++++ READING TEXT ++++

Salt Lake City, UT-based Extra Space reported Feb. 22 that same-store rental revenue declined just 0.1% in 2020 compared with the previous year, while same-store NOI dipped 0.7% and same-store operating expenses increased 1.3%.
Perhaps the most eye-opening statistic for Extra Space: At the end of 2020, same-store occupancy stood at 94.8%. That represents an all-time high for year-end occupancy, suggesting that moving and other activities that drive self storage decisions tapered off after the onset of the pandemic.
Despite “significant turbulence,” executives at Extra Space experienced “a very successful 2020 and look forward to an even better 2021,” CEO Joe Margolis said.
In a Feb. 23 call with Wall Street analysts, Margolis acknowledged the REIT’s sky-high occupancy rate does have a shelf life.
“At some point, COVID is going to be in the rearview mirror and we believe customer behavior will return to normal,” Margolis said. “Now, I don’t think that means there is going to be an end-of-COVID day and someone is going to flip the switch and everyone runs to move out of their [storage units].”

++++

## EXERCISE OBJECTIVE
Continue the Extra Space earnings text after its last sentence.

++++ DATASET CONTENT ++++

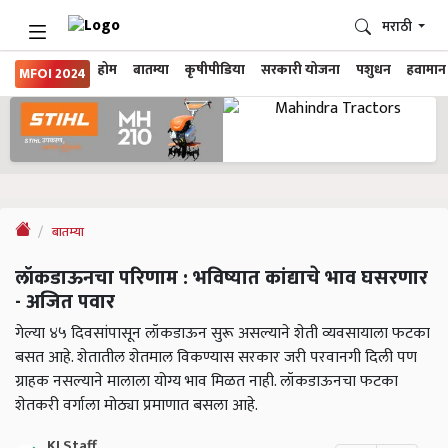
मराठी
होम
बातम्या
कृषीपीडिया
सरकारी योजना
पशुधन
हवामान
MFOI 2024
बातम्या
लॉकडाऊनचा परिणाम : भविष्यात कांद्याचे भाव घसरणार
- अजित पवार
गेल्या ४५ दिवसांपासून लॉकडाऊन सुरू असल्याने शेती व्यवसायाला फटका
बसत आहे. शेतातील शेतमाल विकण्यास सरकार जरी परवानगी दिली पण
ग्राहक नसल्याने मालाला योग्य भाव मिळत नाही. लॉकडाऊनचा फटका
शेतकरी वर्गाला मोठ्या प्रमाणात बसला आहे.
KJ Staff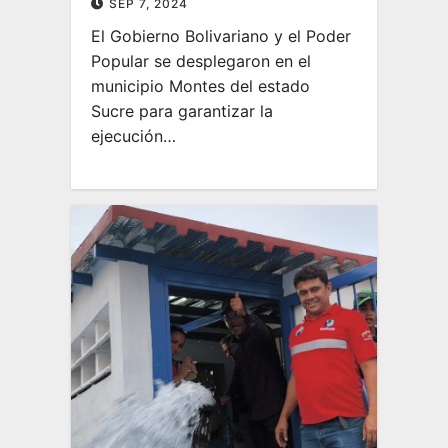
SEP 7, 2024
El Gobierno Bolivariano y el Poder
Popular se desplegaron en el
municipio Montes del estado
Sucre para garantizar la
ejecución…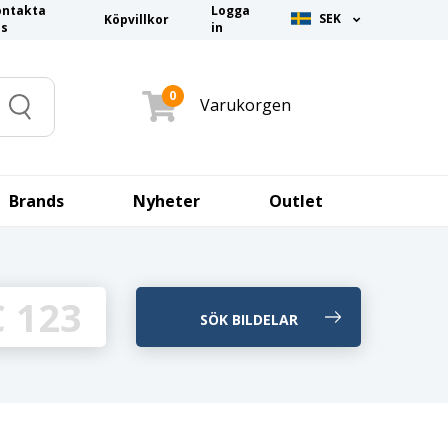
ontakta
Logga
SEK
Köpvillkor
ss
in
0
Varukorgen
Search
Brands
Nyheter
Outlet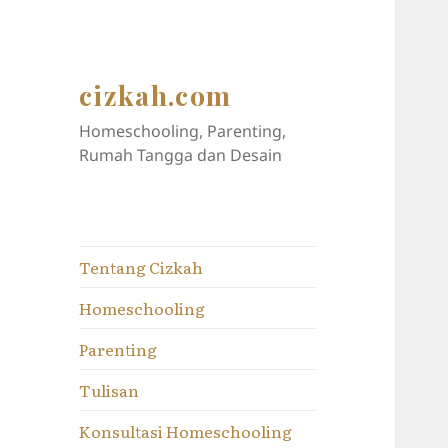
cizkah.com
Homeschooling, Parenting,
Rumah Tangga dan Desain
Tentang Cizkah
Homeschooling
Parenting
Tulisan
Konsultasi Homeschooling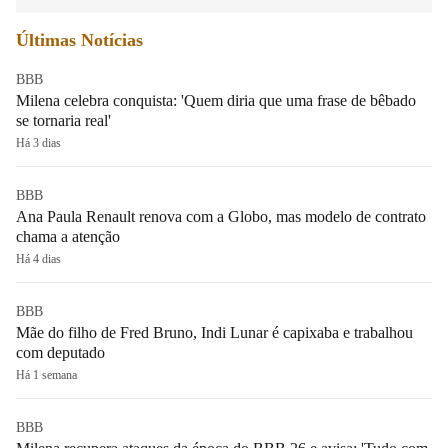
Últimas Notícias
BBB
Milena celebra conquista: 'Quem diria que uma frase de bêbado
se tornaria real'
Há 3 dias
BBB
Ana Paula Renault renova com a Globo, mas modelo de contrato
chama a atenção
Há 4 dias
BBB
Mãe do filho de Fred Bruno, Indi Lunar é capixaba e trabalhou
com deputado
Há 1 semana
BBB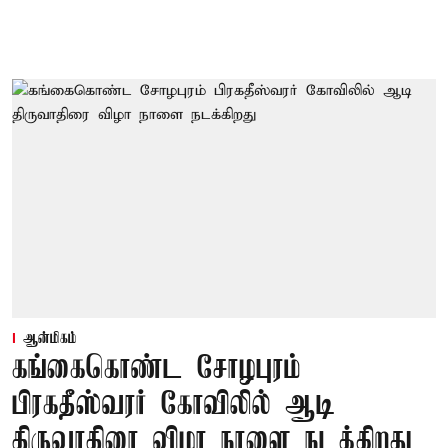
ஆன்மிகம்
கங்கைகொண்ட சோழபுரம்
பிரகதீஸ்வரர் கோவிலில் ஆடி
திருவாதிரை விழா நாளை நடக்கிறது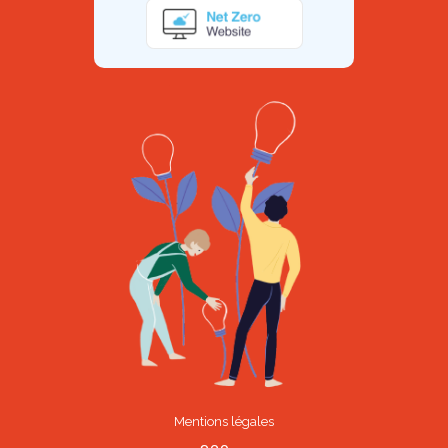
Mentions légales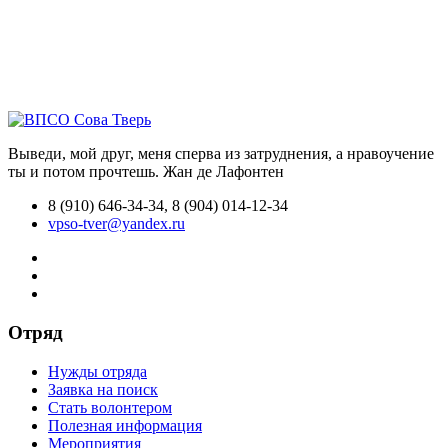
Выведи, мой друг, меня сперва из затруднения, а нравоучение
ты и потом прочтешь.
Жан де Лафонтен
8 (910) 646-34-34, 8 (904) 014-12-34
vpso-tver@yandex.ru
Отряд
Нужды отряда
Заявка на поиск
Стать волонтером
Полезная информация
Мероприятия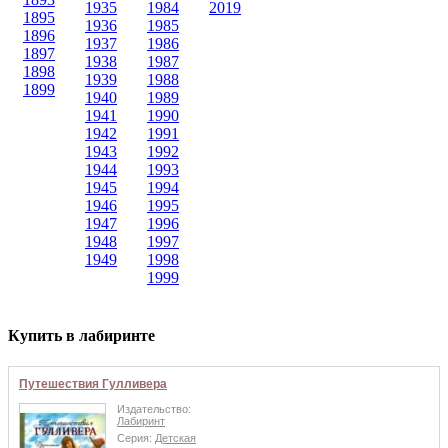
1935
1984
2019
1895
1936
1985
1896
1937
1986
1897
1938
1987
1898
1939
1988
1899
1940
1989
1941
1990
1942
1991
1943
1992
1944
1993
1945
1994
1946
1995
1947
1996
1948
1997
1949
1998
1999
Купить в лабиринте
Путешествия Гулливера
Издательство:
Лабиринт
Серия:
Детская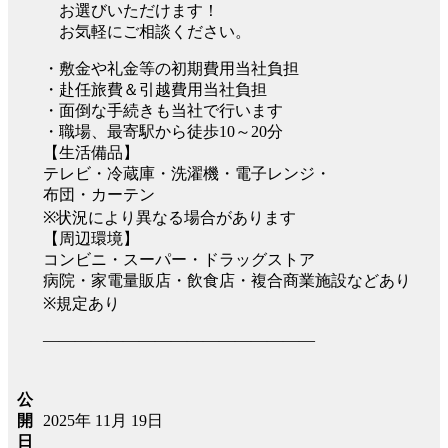
お選びいただけます！
お気軽にご相談ください。
・敷金や礼金等の初期費用当社負担
・赴任旅費＆引越費用当社負担
・面倒な手続きも当社で行います
・職場、最寄駅から徒歩10～20分
【生活備品】
テレビ・冷蔵庫・洗濯機・電子レンジ・
布団・カーテン
※状況により異なる場合があります
【周辺環境】
コンビニ・スーパー・ドラッグストア
病院・家電量販店・飲食店・複合商業施設などあり
※規定あり
―――――――――――――――――
公
2025年 11月 19日
開
日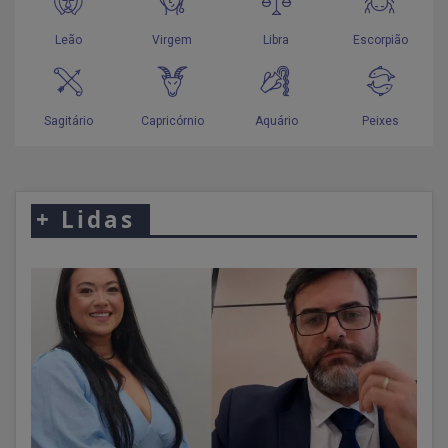
+
Lidas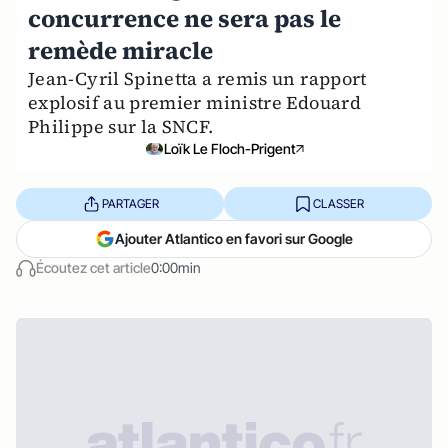
concurrence ne sera pas le
remède miracle
Jean-Cyril Spinetta a remis un rapport
explosif au premier ministre Edouard
Philippe sur la SNCF.
Loïk Le Floch-Prigent
PARTAGER
CLASSER
Ajouter Atlantico en favori sur Google
Écoutez cet article
0:00min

++++

## RESULT
Despite the lingering effects of the pandemic, executives at Extra Space envision a robust 2021. They’re forecasting same-store revenue growth of 4.25% to 5.5% versus 2020, same-store expense growth of 3.5% to 4.5% and same-store NOI growth of 4.25% to 6.25%.
“While we are excited about the accomplishments of 2020, we are even more optimistic about how our efforts have positioned us for 2021,” Margolis said. “Rentals continue to be steady and vacates continue to be muted. We are heading into 2021 with the highest occupancy we have ever experienced at this time of year and expect rental rates to remain strong.”